Will the right hon. Gentleman not examine the answer to which I referred? I do not object to a good deal of what he has said. To satisfy hon. Members, will not the right hon. Gentleman examine the answer given by the Home Secretary?

Yes, Sir, I read the Home Secretary's answer before I gave mine. They deal with quite different points. The Home Secretary was dealing with the question of suppression, but I am dealing with the editing of stuff that goes out of this country and that is likely to cause disunity among the United Nations.

Is the right hon.
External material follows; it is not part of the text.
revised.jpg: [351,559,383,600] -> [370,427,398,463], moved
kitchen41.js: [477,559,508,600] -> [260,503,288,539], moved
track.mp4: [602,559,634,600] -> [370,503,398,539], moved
Gentleman aware that the material which appeared in the "Daily Worker" was justified by the very vicious and foul slanders which appeared in certain Polish journals in this country?

No, Sir. No justification could possibly be made for the scandalous language used by the "Daily Worker" about the leaders of Poland. The "Daily Worker" called into question the patriotism of the leaders of Poland; well, the "Daily Worker" is no authority on patriotism.